Begonnen hat alles auf dem 55. Breitengrad auf Sylt, wo das Weingut Balthasar Ress 2009 mit Genehmigung der Landesregierung Schleswig-Holstein auf 0,3 Hektar die Sorten Solaris und Müller-Thurgau pflanzte und 2013 eine erste Ernte einfahren konnte. Die hohe Zahl der Sonnenstunden auf der Insel (mehr als im Rheingau) machte es möglich.
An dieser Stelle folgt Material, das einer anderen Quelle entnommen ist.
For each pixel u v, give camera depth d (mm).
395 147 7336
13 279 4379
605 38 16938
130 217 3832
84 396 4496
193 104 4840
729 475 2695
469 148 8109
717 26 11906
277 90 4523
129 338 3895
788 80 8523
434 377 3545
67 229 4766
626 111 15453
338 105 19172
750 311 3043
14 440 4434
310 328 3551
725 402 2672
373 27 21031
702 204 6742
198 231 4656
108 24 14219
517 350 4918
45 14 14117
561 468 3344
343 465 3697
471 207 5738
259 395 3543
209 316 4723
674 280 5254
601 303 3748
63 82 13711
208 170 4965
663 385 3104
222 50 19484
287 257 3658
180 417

Ein Teil der Stöcke ist an Weinfans verpachtet, die dafür Flaschen vom Ergebnis (knackig, schlank, durchaus Biss) bekommen. Ausgebaut wird der „Söl’Ring“ vor Ort, den letzten Schliff bekommt der Jungwein im Rheingau. Beim Preis (65 Euro) kam der Raritätencharakter zum Ausdruck. Mit dem Jahrgang 2019 gab es zwei Änderungen. Der ohnehin geringe Müller-Thurgau-Bestand wurde durch weitere Solaris-Reben ersetzt. Christian Ress hatte die Erfahrung gemacht, dass sich der „Müller“ in dieser Flur doch sehr quälen musste. Und neuerdings gibt es keinen Wein mehr, sondern Sekt. Noch in diesem Jahr wird er auf den Markt kommen.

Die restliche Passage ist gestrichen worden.